(EXTRACTED RECORDS):
──────────────────────────────

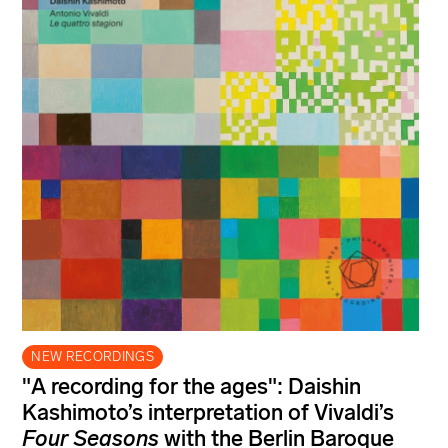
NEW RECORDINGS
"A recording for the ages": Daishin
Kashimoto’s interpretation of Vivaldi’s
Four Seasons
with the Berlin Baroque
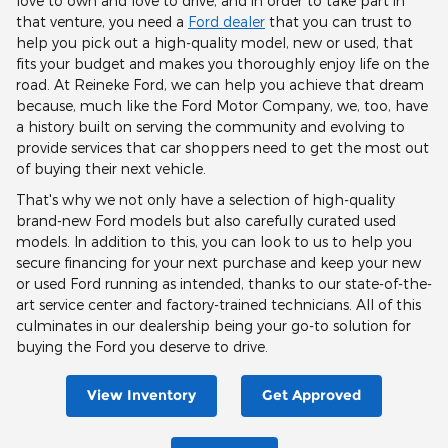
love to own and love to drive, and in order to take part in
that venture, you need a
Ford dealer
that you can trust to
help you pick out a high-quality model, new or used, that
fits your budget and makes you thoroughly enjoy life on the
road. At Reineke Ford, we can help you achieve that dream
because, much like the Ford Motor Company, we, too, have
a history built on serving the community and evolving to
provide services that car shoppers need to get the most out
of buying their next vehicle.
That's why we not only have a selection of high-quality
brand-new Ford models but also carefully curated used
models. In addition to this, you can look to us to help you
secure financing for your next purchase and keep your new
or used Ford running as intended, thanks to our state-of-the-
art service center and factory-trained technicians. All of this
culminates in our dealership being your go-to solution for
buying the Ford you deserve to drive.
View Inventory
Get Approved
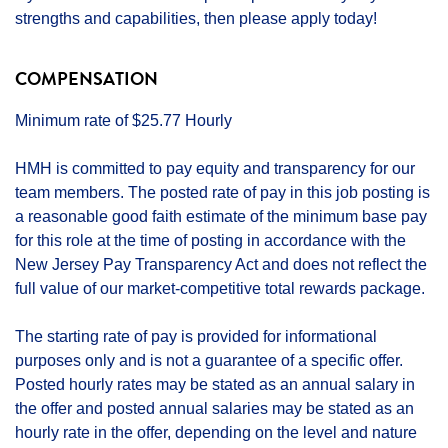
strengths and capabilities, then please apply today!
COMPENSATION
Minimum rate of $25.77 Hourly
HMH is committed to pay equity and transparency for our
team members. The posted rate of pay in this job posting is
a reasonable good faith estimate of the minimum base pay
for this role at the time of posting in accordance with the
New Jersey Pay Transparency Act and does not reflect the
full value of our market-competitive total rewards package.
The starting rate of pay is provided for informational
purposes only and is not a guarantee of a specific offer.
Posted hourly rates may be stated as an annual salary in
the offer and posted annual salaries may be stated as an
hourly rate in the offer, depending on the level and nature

──────────────────────────────

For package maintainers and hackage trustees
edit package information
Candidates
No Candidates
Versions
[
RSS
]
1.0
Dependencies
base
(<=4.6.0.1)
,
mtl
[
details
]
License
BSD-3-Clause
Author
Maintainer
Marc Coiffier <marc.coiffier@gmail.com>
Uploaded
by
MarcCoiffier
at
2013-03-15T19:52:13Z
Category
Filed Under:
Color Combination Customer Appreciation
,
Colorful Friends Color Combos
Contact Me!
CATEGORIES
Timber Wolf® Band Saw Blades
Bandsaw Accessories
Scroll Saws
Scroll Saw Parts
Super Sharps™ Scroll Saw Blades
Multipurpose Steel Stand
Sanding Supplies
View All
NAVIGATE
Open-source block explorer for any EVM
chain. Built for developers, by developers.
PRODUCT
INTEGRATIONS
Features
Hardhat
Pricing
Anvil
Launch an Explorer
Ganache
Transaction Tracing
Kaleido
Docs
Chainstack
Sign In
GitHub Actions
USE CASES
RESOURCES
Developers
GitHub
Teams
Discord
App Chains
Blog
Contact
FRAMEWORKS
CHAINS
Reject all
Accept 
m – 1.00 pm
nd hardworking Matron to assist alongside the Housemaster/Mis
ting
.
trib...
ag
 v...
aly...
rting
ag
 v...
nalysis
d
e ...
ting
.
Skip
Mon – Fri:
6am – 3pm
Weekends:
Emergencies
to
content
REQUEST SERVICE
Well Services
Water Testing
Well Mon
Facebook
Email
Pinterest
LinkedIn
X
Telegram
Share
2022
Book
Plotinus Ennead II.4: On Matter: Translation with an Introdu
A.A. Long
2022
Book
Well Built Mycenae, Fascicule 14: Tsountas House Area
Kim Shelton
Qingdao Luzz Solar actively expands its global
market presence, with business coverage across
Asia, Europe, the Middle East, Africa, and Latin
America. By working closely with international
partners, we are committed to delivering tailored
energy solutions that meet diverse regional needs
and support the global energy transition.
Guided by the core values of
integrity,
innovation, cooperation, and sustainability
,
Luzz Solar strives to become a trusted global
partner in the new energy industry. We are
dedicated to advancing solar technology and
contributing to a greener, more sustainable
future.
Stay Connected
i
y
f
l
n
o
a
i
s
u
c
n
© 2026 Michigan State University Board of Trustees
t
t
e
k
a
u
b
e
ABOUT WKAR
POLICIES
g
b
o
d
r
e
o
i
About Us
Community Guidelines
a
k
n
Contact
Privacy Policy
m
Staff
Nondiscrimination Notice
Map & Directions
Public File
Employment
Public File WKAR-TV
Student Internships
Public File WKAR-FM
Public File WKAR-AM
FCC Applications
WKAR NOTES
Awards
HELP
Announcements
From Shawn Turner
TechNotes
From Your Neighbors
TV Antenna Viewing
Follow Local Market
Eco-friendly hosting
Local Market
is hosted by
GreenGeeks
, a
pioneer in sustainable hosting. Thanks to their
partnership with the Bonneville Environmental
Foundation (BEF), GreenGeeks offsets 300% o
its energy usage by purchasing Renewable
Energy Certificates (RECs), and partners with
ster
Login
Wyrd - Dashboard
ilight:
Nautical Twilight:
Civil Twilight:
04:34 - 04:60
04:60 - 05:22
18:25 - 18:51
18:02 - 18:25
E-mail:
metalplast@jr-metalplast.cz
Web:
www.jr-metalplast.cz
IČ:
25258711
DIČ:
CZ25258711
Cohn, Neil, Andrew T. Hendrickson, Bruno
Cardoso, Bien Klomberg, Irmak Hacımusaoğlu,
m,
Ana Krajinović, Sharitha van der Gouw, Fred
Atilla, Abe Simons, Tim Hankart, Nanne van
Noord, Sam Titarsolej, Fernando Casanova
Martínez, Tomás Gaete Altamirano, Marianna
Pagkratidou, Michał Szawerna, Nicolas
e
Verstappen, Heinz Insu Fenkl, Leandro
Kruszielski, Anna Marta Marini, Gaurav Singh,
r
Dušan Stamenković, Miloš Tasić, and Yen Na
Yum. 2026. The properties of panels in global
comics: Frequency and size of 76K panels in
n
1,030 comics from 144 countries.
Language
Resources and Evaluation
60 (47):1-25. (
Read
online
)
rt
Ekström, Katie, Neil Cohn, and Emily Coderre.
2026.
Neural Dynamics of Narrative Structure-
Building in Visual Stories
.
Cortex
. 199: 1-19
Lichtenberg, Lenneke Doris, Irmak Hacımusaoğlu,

──────────────────────────────

(WHAT THE TASK ASKS): Transcribe the lines in the items above, from the line containing "love to own" through the line containing "Get Approved", inclusive, reproducing them exactly.

(OUTPUT BELOW):
love to own and love to drive, and in order to take part in
that venture, you need a
Ford dealer
that you can trust to
help you pick out a high-quality model, new or used, that
fits your budget and makes you thoroughly enjoy life on the
road. At Reineke Ford, we can help you achieve that dream
because, much like the Ford Motor Company, we, too, have
a history built on serving the community and evolving to
provide services that car shoppers need to get the most out
of buying their next vehicle.
That's why we not only have a selection of high-quality
brand-new Ford models but also carefully curated used
models. In addition to this, you can look to us to help you
secure financing for your next purchase and keep your new
or used Ford running as intended, thanks to our state-of-the-
art service center and factory-trained technicians. All of this
culminates in our dealership being your go-to solution for
buying the Ford you deserve to drive.
View Inventory
Get Approved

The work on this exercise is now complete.